Let's take a look at some Twins tidbits..
- The Twins and Carl Pavano are still close to a deal but appear to be in a temporary holding pattern, writes Joe Christensen of the Star Tribune. The sides still have some details to work out but they've agreed to put the talks on hold through Tuesday.
- Tabling the talks with Pavano should allow the Twins to focus on their potential arbitration cases. Matt Capps, Francisco Liriano, Kevin Slowey, Glen Perkins, and Delmon Young are all scheduled to swap figures with the Twins on Tuesday.
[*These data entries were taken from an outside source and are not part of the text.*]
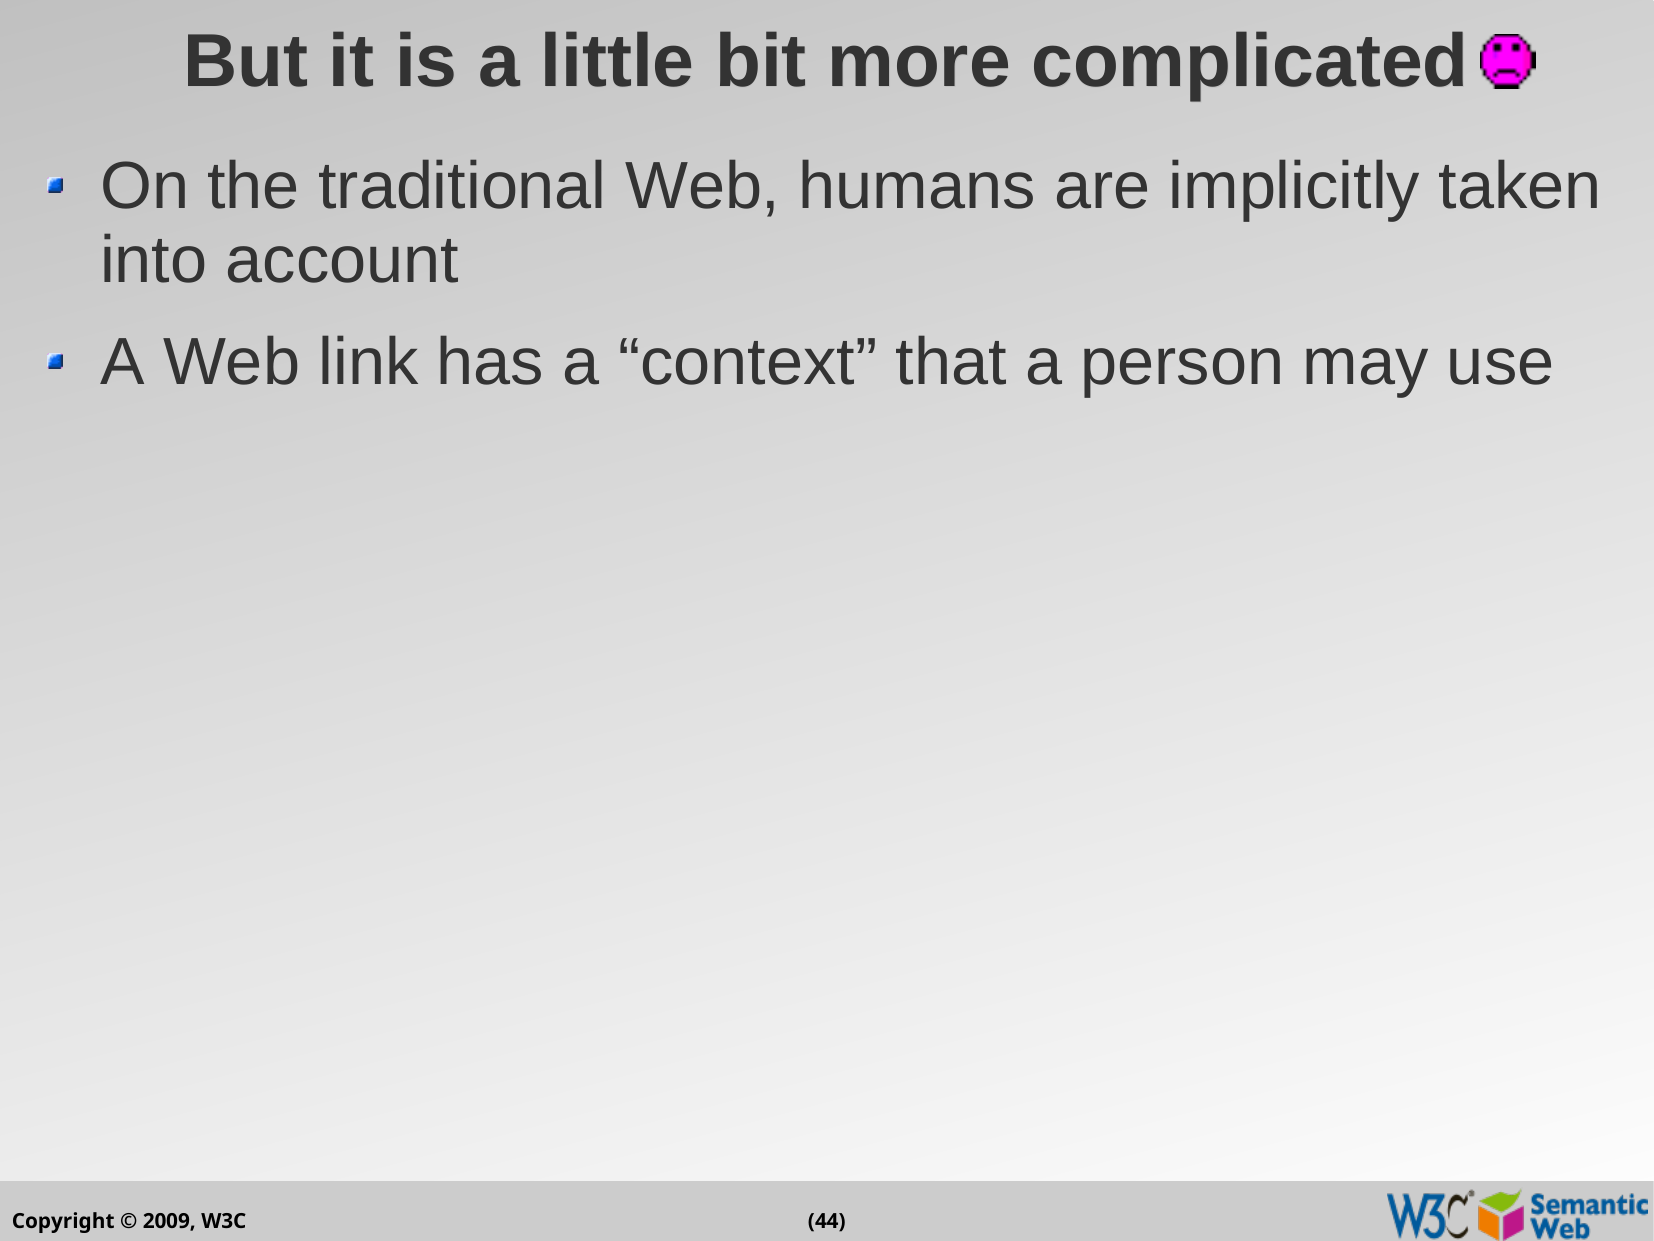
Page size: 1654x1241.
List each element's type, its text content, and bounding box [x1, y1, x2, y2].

picture [1387, 1187, 1648, 1241]
list On the traditional Web, humans are implicitly taken into account A Web link has a “context” that a person may use [29, 147, 1624, 1134]
title But it is a little bit more complicated [0, 0, 1654, 119]
picture [1480, 34, 1536, 89]
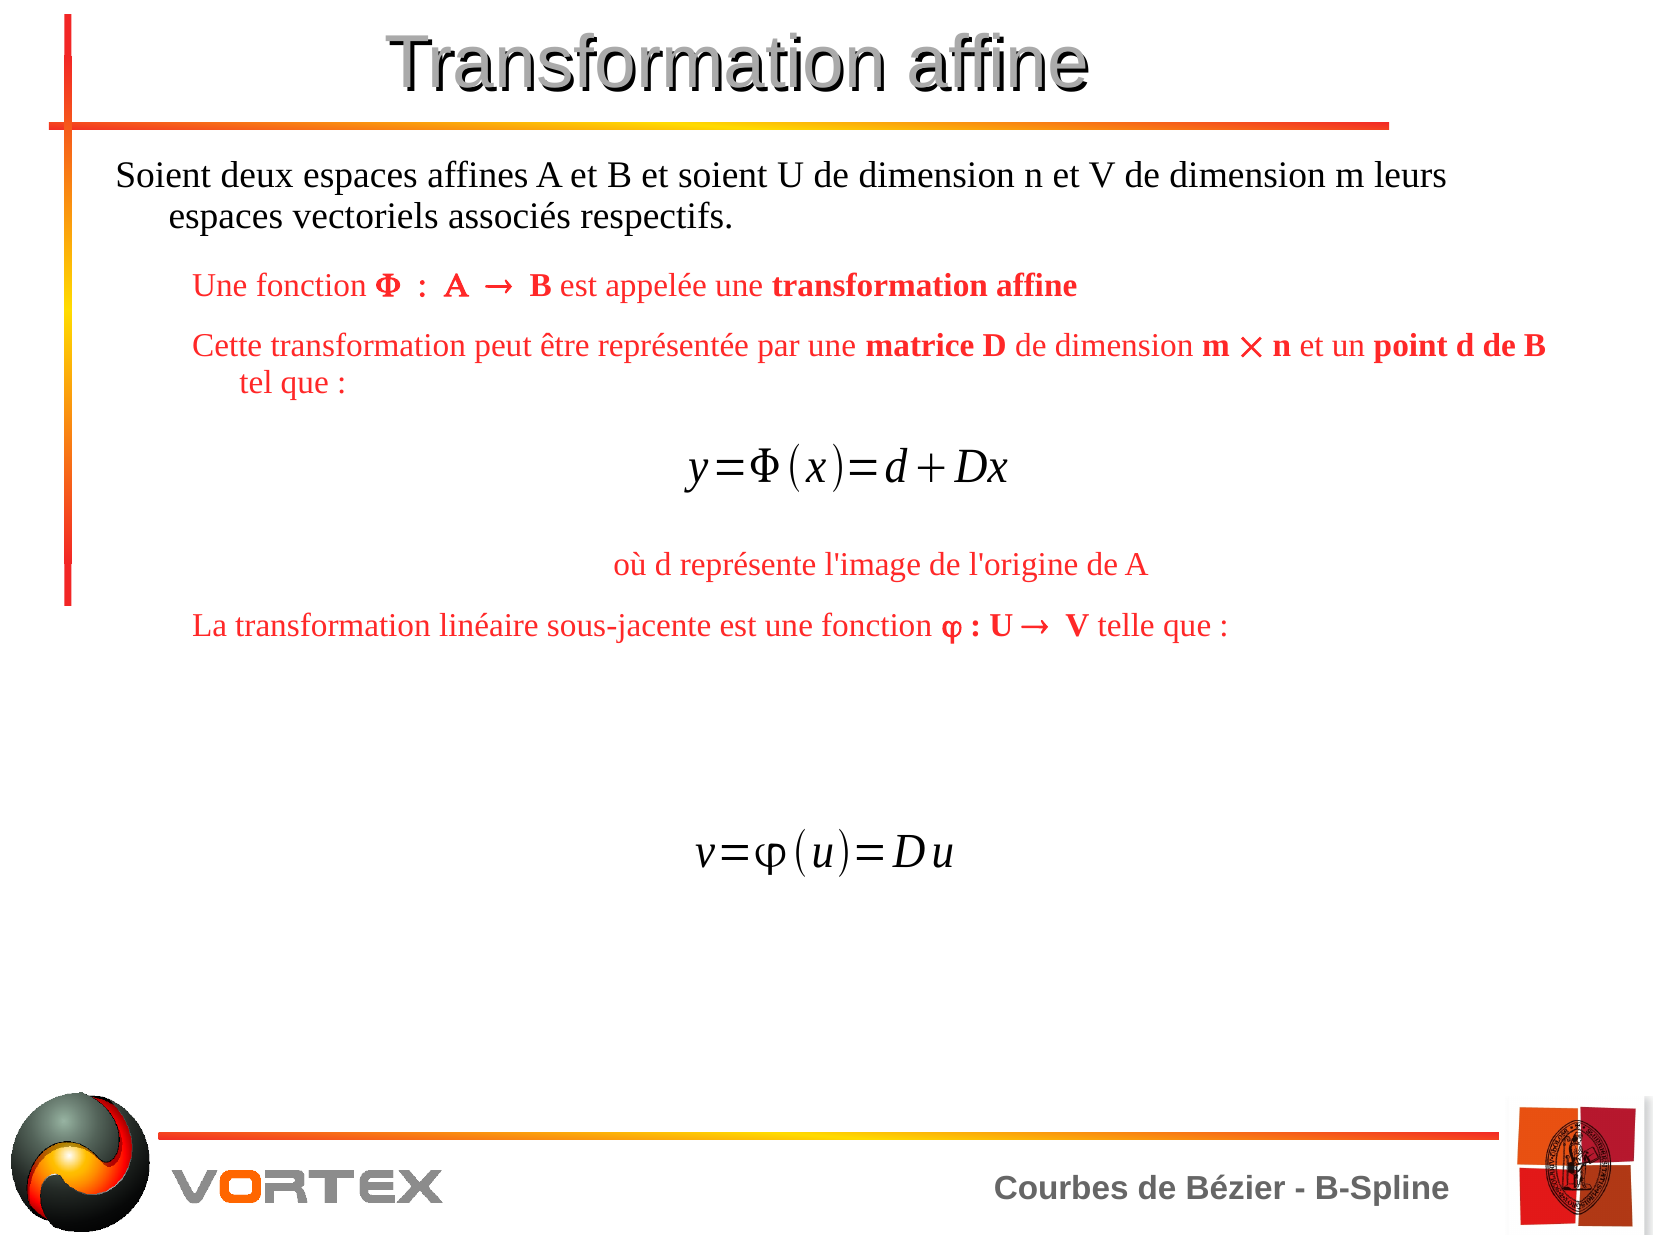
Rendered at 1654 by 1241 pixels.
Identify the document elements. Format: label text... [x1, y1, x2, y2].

Christensen points out that the Twins settled all eight of their potential arbitration cases at the eleventh hour last year.
- The Twins made some attempts to retain Jesse Crain but ultimately knew that relievers Brian Fuentes, Matt Guerrier, and Jon Rauch would sign elsewhere, according to Christensen.
- Nick Punto is still on the open market but the Twins don't have any plans to bring the infielder back, writes Sid Hartman of the Star Tribune. Punto, 33, has spent the last seven years with the Twins, hitting .248/.323/.324.